To better evaluate pitchers in light of his theory, McCracken developed "Defense-Independent ERA" (dERA), the most well-known defense-independent pitching statistic. McCracken's formula for dERA is very complicated, with a number of steps.[12] DIPS ERA is not as useful for knuckleballers and other "trick" pitchers, a factor that McCracken mentioned a few days after his original announcement of his research findings in 1999, in a posting on the rec.sport.baseball.analysis Usenet site on November 23, 1999, when he wrote: "Also to [note] is that, anecdotally, I believe pitchers with trick deliveries (e.g. Knuckleballers) might post consistently lower $H numbers than other pitchers. I looked at Tim Wakefield's career and that seems to bear out slightly".[13]
In later postings on the rec.sport.baseball site during 1999 and 2000 (prior to the publication of his widely read article on BaseballProspectus.com in 2001), McCracken also discussed other pitcher characteristics that might influence BABIP.[14] In 2002 McCracken created and published version 2.0 of dERA, which incorporates the ability of knuckleballers and other types of pitchers to affect the number of hits allowed on balls hit in the field of play (BHFP).[15] [16]
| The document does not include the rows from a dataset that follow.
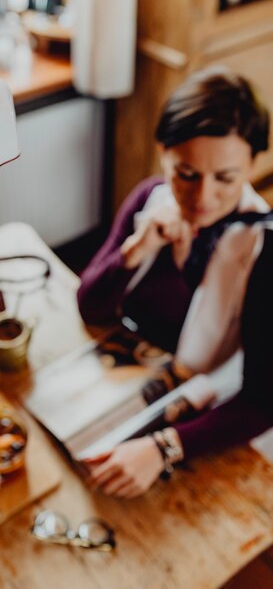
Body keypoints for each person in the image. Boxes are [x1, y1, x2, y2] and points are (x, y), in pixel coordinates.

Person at [77, 66, 273, 498]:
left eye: (226, 178)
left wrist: (165, 448)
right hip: (122, 382)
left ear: (253, 163)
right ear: (163, 152)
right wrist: (136, 249)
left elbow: (263, 400)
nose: (203, 199)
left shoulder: (262, 250)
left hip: (199, 420)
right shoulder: (151, 199)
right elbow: (90, 306)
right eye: (186, 173)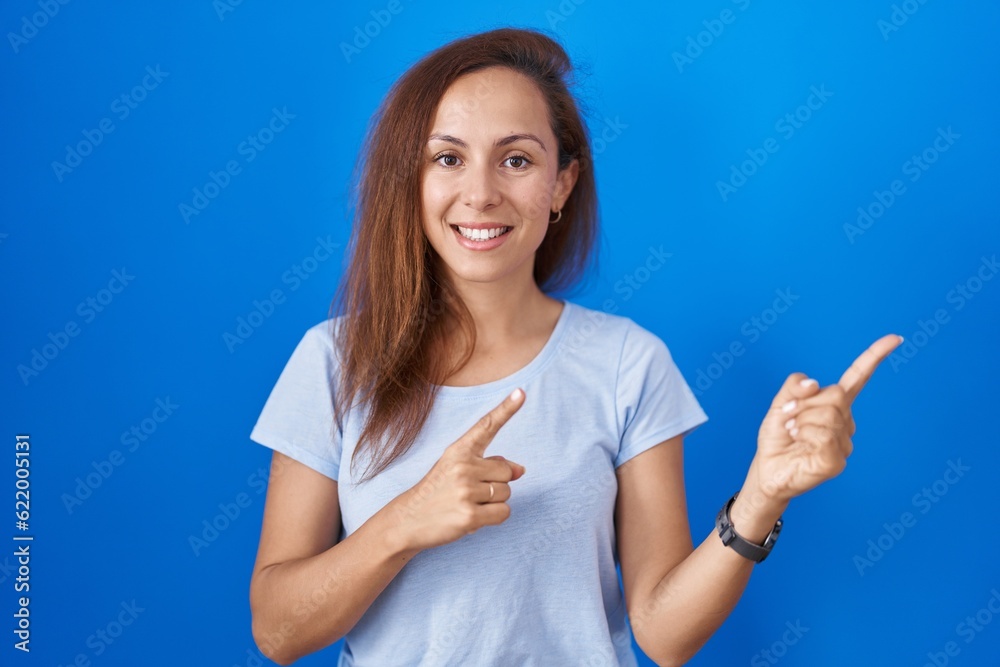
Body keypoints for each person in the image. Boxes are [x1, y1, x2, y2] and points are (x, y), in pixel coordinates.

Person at [247, 27, 902, 666]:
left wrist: (761, 495)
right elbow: (277, 632)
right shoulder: (333, 361)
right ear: (410, 182)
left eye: (517, 159)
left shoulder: (627, 362)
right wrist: (403, 523)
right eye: (447, 158)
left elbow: (664, 635)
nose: (480, 193)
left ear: (560, 185)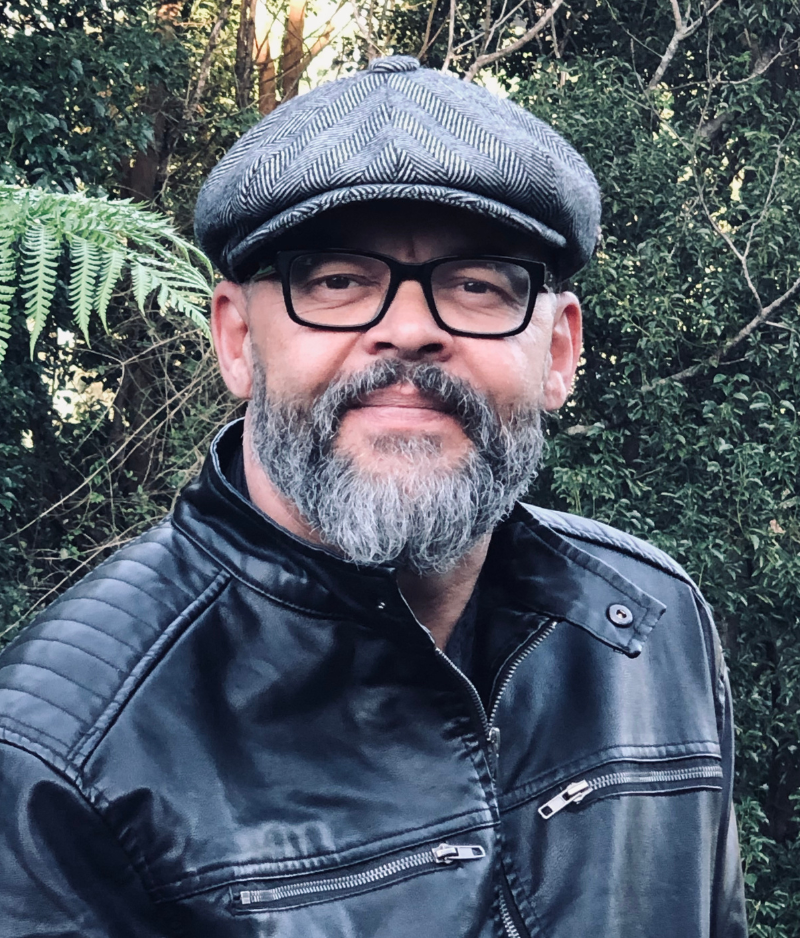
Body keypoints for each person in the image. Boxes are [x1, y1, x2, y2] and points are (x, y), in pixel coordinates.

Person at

Controversy over DIPS was heightened when Tom Tippett at Diamond Mind published his own findings in 2003. Tippett concluded that the differences between pitchers in preventing hits on balls in play were at least partially the result of the pitcher's skill.[17] Tippett analyzed certain groups of pitchers that appear to be able to reduce the number of hits allowed on balls hit into the field of play (BHFP). Like McCracken, Tippett found that pitchers' BABIP was more volatile on an annual basis than the rates at which they gave up home runs or walks. It was this greater volatility that had led McCracken to conclude pitchers had "little or no control" over hits on balls in play. But Tippett also found large and significant differences between pitchers' career BABIP. In many cases, it was these differences that accounted for the pitchers' relative success.
However, improvements to DIPS that look at more nuanced defense-independent stats than strikeouts, home runs, and walks (such as groundball rate), have been able to account for many of the BABIP differences that Tippet identified without reintroducing the noise from defense variability.[18]
Despite other criticisms, the work by McCracken on DIPS is regarded by many in the sabermetric community as the most important piece of baseball research in many years. As Jonah Keri wrote in 2012, "When Voros McCracken wrote his seminal piece on pitching and defense 11 years ago, he helped change the way people—fans, writers, even general managers—think about run prevention in baseball. Where once we used to throw most of the blame for a hit on the pitcher who gave it up, McCracken helped us realize that a slew of other factors go into whether a ball hit into play falls for a hit. For many people in the game and others who simply watch it, our ability to recognize the influence of defense, park effects, and dumb luck can be traced back to that one little article".[19]
DIPS ERA was added to ESPN.com's Sortable Stats in 2004.[20]